Causal masking. The transformer paper describes it, but writing the torch.tril mask and watching what happens when you forget it, the model cheating by looking ahead and achieving near-zero loss with no real learning, teaches you why it exists in a way description cannot.

Loss dynamics. Cross-entropy loss on a vocabulary of size V starts at roughly log(V), which is the loss of a uniform random predictor. Watching it drop fast, then plateau, tells you exactly how much the model has learned versus memorized. At 9M params on 60K conversations, you will likely see overfitting. That is useful information, not a failure.

Context window effects. A small context window makes the model forget earlier tokens. A large one trains slower and burns more memory. At 9M parameters you can afford to experiment with both within a free Colab session and observe the tradeoff directly.

The feedforward layer’s role. Attention is the mechanism that pulls information across sequence positions. The feedforward sublayer applies per-position transformations. Understanding their distinct roles becomes clearer when you can disable one and watch what breaks, something that is not practical at GPT-4 scale.

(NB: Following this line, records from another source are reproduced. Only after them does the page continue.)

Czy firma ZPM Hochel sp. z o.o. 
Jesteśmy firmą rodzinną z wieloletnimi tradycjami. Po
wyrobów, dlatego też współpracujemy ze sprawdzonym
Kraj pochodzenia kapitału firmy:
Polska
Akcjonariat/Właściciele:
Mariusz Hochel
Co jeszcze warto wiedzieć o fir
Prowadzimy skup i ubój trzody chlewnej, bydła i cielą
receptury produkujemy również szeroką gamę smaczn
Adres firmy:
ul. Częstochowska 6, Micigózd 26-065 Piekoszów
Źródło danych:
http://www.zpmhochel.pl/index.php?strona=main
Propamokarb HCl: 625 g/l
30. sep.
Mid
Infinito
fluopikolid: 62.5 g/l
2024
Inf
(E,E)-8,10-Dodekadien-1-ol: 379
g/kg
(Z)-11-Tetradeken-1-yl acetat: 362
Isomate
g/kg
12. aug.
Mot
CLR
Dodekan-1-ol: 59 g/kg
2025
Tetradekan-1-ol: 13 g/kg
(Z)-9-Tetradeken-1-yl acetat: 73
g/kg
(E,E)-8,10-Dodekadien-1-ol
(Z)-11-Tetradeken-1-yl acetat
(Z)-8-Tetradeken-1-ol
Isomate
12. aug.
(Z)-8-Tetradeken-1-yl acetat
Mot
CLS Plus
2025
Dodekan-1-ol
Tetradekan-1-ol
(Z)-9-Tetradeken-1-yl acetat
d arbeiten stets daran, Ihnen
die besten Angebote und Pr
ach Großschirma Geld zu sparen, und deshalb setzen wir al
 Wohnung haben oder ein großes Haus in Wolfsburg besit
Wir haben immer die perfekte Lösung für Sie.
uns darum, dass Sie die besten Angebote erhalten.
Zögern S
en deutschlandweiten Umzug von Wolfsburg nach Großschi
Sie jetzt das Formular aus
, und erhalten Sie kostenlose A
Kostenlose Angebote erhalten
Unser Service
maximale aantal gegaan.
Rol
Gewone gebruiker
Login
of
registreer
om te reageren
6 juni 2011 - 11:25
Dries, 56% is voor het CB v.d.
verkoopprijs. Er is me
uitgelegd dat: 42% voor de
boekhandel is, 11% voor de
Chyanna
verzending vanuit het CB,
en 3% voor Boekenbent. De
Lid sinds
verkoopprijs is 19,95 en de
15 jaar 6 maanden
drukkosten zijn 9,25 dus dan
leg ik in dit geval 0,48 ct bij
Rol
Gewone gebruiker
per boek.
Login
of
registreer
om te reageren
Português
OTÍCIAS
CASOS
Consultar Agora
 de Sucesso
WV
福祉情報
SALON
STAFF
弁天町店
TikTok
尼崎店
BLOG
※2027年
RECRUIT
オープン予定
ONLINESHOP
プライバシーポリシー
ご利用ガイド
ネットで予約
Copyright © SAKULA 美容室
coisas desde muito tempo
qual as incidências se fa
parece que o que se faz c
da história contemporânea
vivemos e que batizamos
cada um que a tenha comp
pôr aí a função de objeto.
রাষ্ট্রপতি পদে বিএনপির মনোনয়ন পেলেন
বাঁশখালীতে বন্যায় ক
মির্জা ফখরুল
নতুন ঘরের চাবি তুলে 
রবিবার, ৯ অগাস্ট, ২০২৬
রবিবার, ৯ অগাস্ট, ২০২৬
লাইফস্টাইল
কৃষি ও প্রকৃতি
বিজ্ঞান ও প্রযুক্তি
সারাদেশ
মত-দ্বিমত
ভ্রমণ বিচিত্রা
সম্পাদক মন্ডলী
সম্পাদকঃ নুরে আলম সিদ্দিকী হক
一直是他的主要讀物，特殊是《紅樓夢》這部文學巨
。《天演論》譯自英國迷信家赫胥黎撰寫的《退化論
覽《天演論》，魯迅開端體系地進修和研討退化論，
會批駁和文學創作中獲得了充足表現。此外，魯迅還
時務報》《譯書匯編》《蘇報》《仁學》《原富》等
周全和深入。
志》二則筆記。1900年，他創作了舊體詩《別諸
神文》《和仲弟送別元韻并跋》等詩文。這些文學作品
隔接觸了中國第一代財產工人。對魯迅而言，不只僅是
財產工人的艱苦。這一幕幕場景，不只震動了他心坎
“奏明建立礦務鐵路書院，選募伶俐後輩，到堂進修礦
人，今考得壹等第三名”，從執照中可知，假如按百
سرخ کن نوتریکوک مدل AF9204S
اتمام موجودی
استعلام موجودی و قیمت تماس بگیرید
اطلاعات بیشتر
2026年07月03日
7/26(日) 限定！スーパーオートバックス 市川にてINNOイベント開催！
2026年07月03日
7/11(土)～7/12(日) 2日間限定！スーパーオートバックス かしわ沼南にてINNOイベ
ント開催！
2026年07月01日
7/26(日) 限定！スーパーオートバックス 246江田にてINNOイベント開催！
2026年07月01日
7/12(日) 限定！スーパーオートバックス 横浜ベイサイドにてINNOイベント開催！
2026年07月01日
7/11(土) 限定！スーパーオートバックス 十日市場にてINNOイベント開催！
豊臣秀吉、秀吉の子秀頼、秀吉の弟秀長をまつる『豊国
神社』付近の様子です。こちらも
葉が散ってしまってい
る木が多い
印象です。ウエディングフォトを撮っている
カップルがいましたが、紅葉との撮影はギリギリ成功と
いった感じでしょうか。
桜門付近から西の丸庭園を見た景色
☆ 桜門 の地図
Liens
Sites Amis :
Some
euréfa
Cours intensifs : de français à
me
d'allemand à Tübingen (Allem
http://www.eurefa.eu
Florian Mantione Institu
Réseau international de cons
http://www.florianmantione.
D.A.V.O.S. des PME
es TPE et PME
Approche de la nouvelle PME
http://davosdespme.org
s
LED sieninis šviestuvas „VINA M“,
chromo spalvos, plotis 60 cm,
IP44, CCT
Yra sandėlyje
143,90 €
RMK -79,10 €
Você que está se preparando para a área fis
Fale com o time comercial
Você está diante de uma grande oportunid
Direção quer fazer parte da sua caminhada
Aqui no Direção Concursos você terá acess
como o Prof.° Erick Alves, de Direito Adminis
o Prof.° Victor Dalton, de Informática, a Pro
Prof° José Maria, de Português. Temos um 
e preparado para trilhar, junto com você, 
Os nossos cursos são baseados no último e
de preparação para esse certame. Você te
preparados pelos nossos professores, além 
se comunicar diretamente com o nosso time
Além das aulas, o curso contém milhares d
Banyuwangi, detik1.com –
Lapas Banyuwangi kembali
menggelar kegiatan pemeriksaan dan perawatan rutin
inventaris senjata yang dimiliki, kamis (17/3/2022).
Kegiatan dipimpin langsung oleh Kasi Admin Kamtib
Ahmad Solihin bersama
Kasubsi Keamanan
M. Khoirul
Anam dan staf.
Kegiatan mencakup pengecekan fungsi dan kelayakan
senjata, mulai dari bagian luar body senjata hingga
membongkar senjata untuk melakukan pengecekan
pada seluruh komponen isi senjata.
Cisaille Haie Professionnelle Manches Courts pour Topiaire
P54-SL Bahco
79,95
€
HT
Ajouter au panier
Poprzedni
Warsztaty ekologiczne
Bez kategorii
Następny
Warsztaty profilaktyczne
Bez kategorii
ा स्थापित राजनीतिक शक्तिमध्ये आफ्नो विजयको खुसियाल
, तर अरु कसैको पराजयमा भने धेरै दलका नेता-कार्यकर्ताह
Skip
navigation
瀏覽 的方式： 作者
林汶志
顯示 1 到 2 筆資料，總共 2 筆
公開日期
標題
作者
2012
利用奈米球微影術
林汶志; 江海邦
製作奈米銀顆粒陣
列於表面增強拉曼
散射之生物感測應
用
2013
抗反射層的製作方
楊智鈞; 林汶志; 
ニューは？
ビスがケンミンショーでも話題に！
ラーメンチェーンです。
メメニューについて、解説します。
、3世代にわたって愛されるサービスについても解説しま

None of this is new science. Researchers understood all of it in 2017. But for an engineer building intuition about why these systems behave the way they do, a 5-minute training run with visible loss curves is a faster path than any paper.

The Gap Between Nine Million and Seven Billion

The common objection to educational LLM projects is that the lessons do not transfer to production scale. A 9M parameter model training on a single GPU cannot teach you about distributed training, gradient checkpointing, RLHF, or inference serving infrastructure. That is true.

But that criticism misidentifies the purpose. The gap between using a model and understanding one is large, and it is pedagogically damaging. Engineers who build on top of LLMs without understanding the mechanism tend to anthropomorphize outputs, misread failure modes, and make poor architectural choices when designing LLM-powered systems. A model that consistently believes food is the meaning of life is a concrete demonstration that personality is a property of the training distribution, not of some emergent understanding the model has developed.

Projects in the nanoGPT lineage serve the purpose of closing the conceptual gap. You do not need to train a 7B model to understand what attention is doing. You need to write the masked softmax once, watch the loss curve once, and inspect a few output samples at different training checkpoints. After that, you have something durable.

The Hacker News thread on guppylm, which garnered over 460 points, reflects genuine appetite for this kind of project. Comments consistently land on the same point: reading The Illustrated Transformer is good, but building one is better.

Running It Yourself

The practical barrier is low. A free Colab notebook with a T4 GPU, five minutes of wall time, and a public repository is about as accessible as this kind of project gets. The suggestion to swap the personality by swapping the training data is the right exercise: take the synthetic conversation format, generate your own 60K examples with a different character, and retrain. Watch what changes in the outputs.

At 9M parameters, the model will learn your character’s vocabulary and speech patterns but not factual knowledge. That distinction, between statistical style and factual grounding, is one of the more important things to internalize before building anything serious on top of a language model. The fish already demonstrates it. It just thinks everything important relates to food.